William Henry Fry’s operatic compositions include Aurelia the Vestal, Leonora (based on the 1838 play The Lady of Lyons), and Notre-Dame of Paris (based on the 1831 novel by Victor Hugo). Leonora was a very successful production at its premiere in 1845 and second run the following year. Leonora is also significant as it was the first grand opera written by an American composer. The opera was written for Ann Childe Seguin who took the title role when it opened.
After a six-year sojourn in Europe (1846–52), where he served as foreign correspondent to the Philadelphia Public Ledger, Horace Greeley’s New York Tribune, and The Message Bird (later known as the New York Musical World and Times), Fry gave a series of eleven widely publicized lectures in New York’s Metropolitan Hall. These dealt with subjects such as the history and theory of music as well as the state of American classical music.
In addition to his operas, William Henry Fry wrote seven symphonies that have extra-musical themes. His Santa Claus: Christmas Symphony of 1853, which was very well received by audiences but derided by many of Fry’s rival critics, may be the first orchestral use of the saxophone, invented barely a decade before.

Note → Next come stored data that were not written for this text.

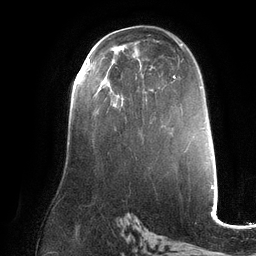
Breast MRI (dynamic contrast-enhanced), one axial slice. Slice 74 of 132 in the series (ordered by position). Cropped to one breast. Dynamic contrast-enhanced series, time point 2 of 6 at this slice position (early post-contrast). 3 T. TE 2.7 ms, TR 6.5 ms. 1.2 mm slice thickness. 256 × 256 image matrix, field of view 200 × 200 mm. Female patient.
Outlined on this slice (semi-automatically segmented with operator editing):
- enhancing-tissue mask used for the functional tumour volume (all voxels passing the contrast-enhancement thresholds inside the analysis volume; usually the tumour): bounding box (x1, y1, x2, y2) in pixels: (87, 59, 89, 64)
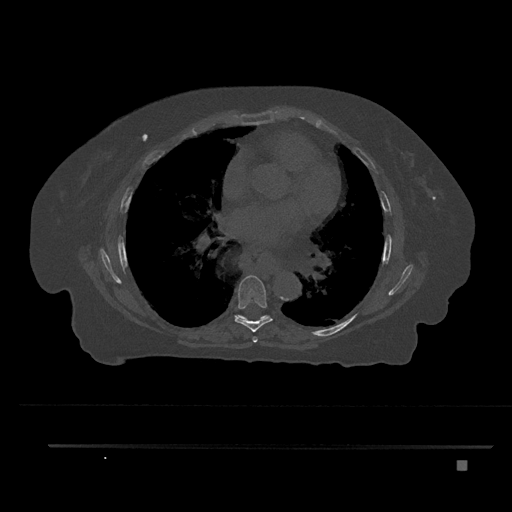
CT including the spine, one axial slice. Position 482 of 797 along the scan axis. Reconstruction kernel Br40s/3. Bone window (W 1800 / L 400 HU). 0.5 mm slice thickness. 512 × 512 image matrix, field of view 437 × 437 mm. Female patient, age 76 years. Case-level facts recorded for this patient, not image findings: primary cancer: lung; vertebrae with lytic lesions (as recorded): T11, L3.
Structures marked on this image (semi-automatically segmented with operator editing):
- T6 vertebra: bounding box [x1, y1, x2, y2] px = [252, 336, 258, 343]
- T7 vertebra: [234, 275, 273, 332]
- T8 vertebra: [236, 315, 270, 320]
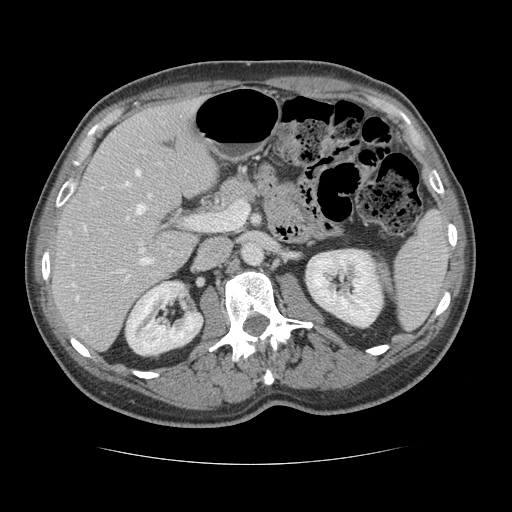
Contrast-enhanced abdominal CT, one axial slice. Slice 71 of 134 in the series (ordered by position). Intravenous contrast given. Soft-tissue window (W 400 / L 40 HU). 2.5 mm slice thickness. 512 × 512 image matrix. Case-level facts recorded for this patient, not image findings: patient: male, age 39 years at operation; diagnosis: colorectal cancer liver metastases, imaged before liver resection; multiple liver metastases: yes; largest metastasis: 2.2 cm; chemotherapy before resection: no.
Structures marked on this image (expert manual segmentation):
- hepatic veins: bounding box [x1, y1, x2, y2] px = [72, 169, 151, 300]
- liver: [53, 100, 217, 349]
- planned liver remnant (the part of the liver to remain after resection): [53, 100, 217, 337]
- portal vein (with intrahepatic branches): [120, 216, 152, 279]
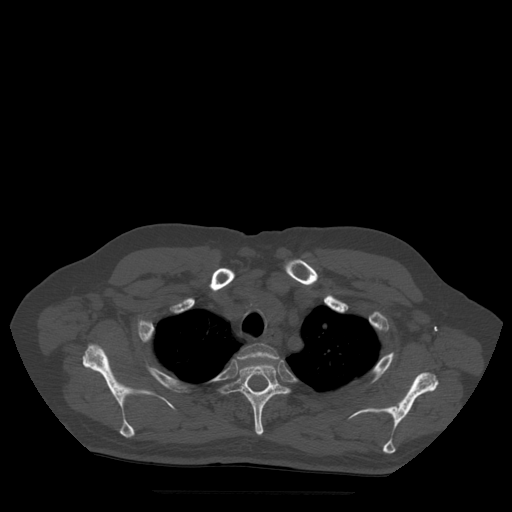
CT including the spine, one axial slice; position 411 of 522 along the scan axis; bone window (W 1800 / L 400 HU); 512 × 512 image matrix, field of view 420 × 420 mm. Patient age 72 years. From the clinical record (not read from this slice): primary cancer: prostate.
Annotated regions visible in this slice (semi-automatically segmented with operator editing):
- T2 vertebra: bounding box (x1, y1, x2, y2) in pixels: (237, 344, 280, 362)
- T3 vertebra: (219, 363, 290, 436)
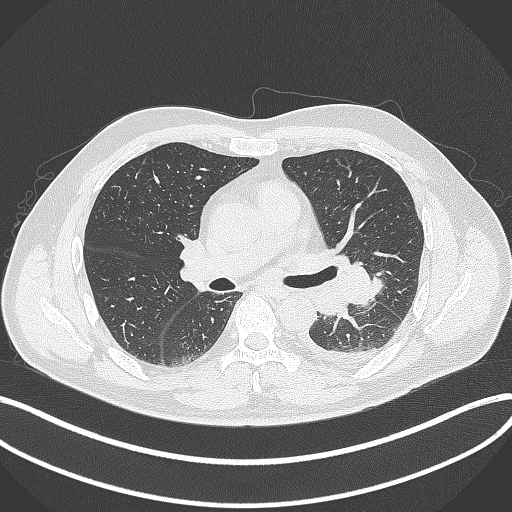
Chest CT, one axial slice. Slice 207 of 342 in the series (ordered by position). Reconstruction kernel B70f. Lung window (W 1500 / L -600 HU). 1 mm slice thickness. 512 × 512 image matrix, field of view 400 × 400 mm. Patient: male, 58 years. Case-level facts recorded for this patient, not image findings: clinical TNM (as recorded): T3 N1 M1b.
Structures marked on this image (bounding box drawn by a radiologist):
- lung tumour (recorded histology: small cell carcinoma): bounding box <344,259,384,307> (left, top, right, bottom; pixels)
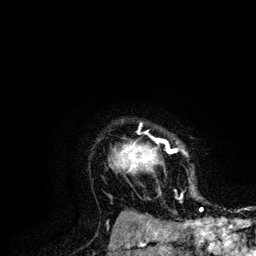
Breast MRI (dynamic contrast-enhanced), one axial slice; position 100 of 134 along the scan axis; cropped to one breast; dynamic contrast-enhanced series, time point 2 of 6 at this slice position (early post-contrast); 3 T; TE 4.2 ms, TR 7.9 ms; 1.2 mm slice thickness; 256 × 256 image matrix, field of view 170 × 170 mm. Female patient.
Annotated regions visible in this slice (semi-automatically segmented with operator editing):
- enhancing-tissue mask used for the functional tumour volume (all voxels passing the contrast-enhancement thresholds inside the analysis volume; usually the tumour): box from (x=116, y=123) to (x=203, y=210) px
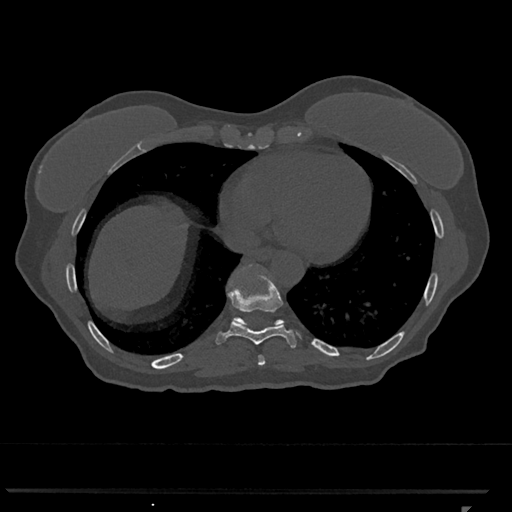
CT including the spine, one axial slice. Slice 611 of 793 in the series (ordered by position). Bone window (W 1800 / L 400 HU). 0.5 mm slice thickness. 512 × 512 image matrix, field of view 380 × 380 mm. Patient: female, 62 years. Case-level facts recorded for this patient, not image findings: primary cancer: renal.
Annotated regions visible in this slice (semi-automatic segmentation, software-assisted and operator-edited):
- T10 vertebra: box from (x=233, y=265) to (x=284, y=326) px
- T8 vertebra: (x=258, y=355)–(x=265, y=366)
- T9 vertebra: (x=216, y=275)–(x=297, y=348)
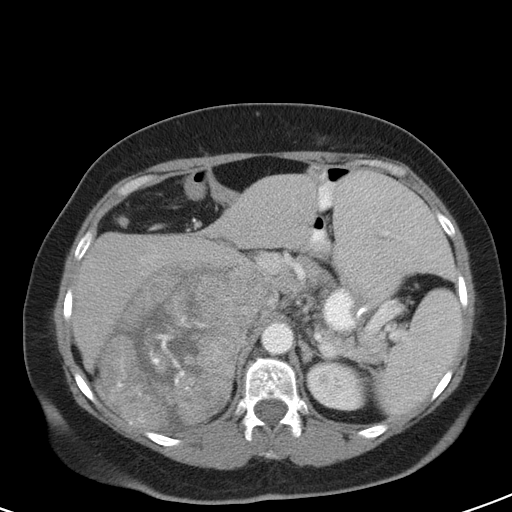
Contrast-enhanced abdominal CT, one axial slice; slice 73 of 126 in the series (ordered by position); 120 kVp; intravenous contrast given; soft-tissue window (W 400 / L 40 HU); 5 mm slice thickness; 512 × 512 image matrix. Female patient, age 51 years. From the clinical record (not read from this slice): diagnosis: adrenocortical carcinoma; tumour side: right adrenal; tumour size at pathology: 17 cm; Ki-67 index: 12 %; stage (as recorded): 2.
Annotated regions visible in this slice (semi-automatic segmentation, software-assisted and operator-edited):
- mass: bounding box (x1, y1, x2, y2) in pixels: (100, 265, 264, 424)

His 1854 Niagara Symphony, written for Louis Jullien’s orchestra, uses eleven timpani to create the roar of the waters, snare drums to reproduce the hiss of the spray, and a remarkable series of discordant, chromatic descending scales to reproduce the chaos of the falling waters as they crash onto the rocks.
Fry’s other works, including Leonora (New York debut in 1858) and Notre-Dame of Paris (1864, Philadelphia), received mixed reviews along partisan lines: conservatives tended to dislike Fry’s music, whereas political progressives highly enjoyed it. His other musical works included the Overture to Macbeth, the Breaking Heart, string quartets and sacred choral music.
From 1852 until his death in 1864, Fry served as music critic and political editor for the New York Tribune.
William Henry Fry died at age 51 on December 21, 1864, in Santa Cruz (Saint Croix) in the Virgin Islands. His death was apparently from tuberculosis ”accelerated by exhaustion.”
- Opera Leonora (1845)
- Santa Claus, Christmas Symphony (1853)
- Niagara Symphony (1854)
- Stabat Mater: An Oratorio (1855)
- Overture to Macbeth (1864)
- The Breaking Heart (aka Adagio, Adagio sostenuto)
According to music historian David Mason Greene, much of Fry’s musical output was lost after his death.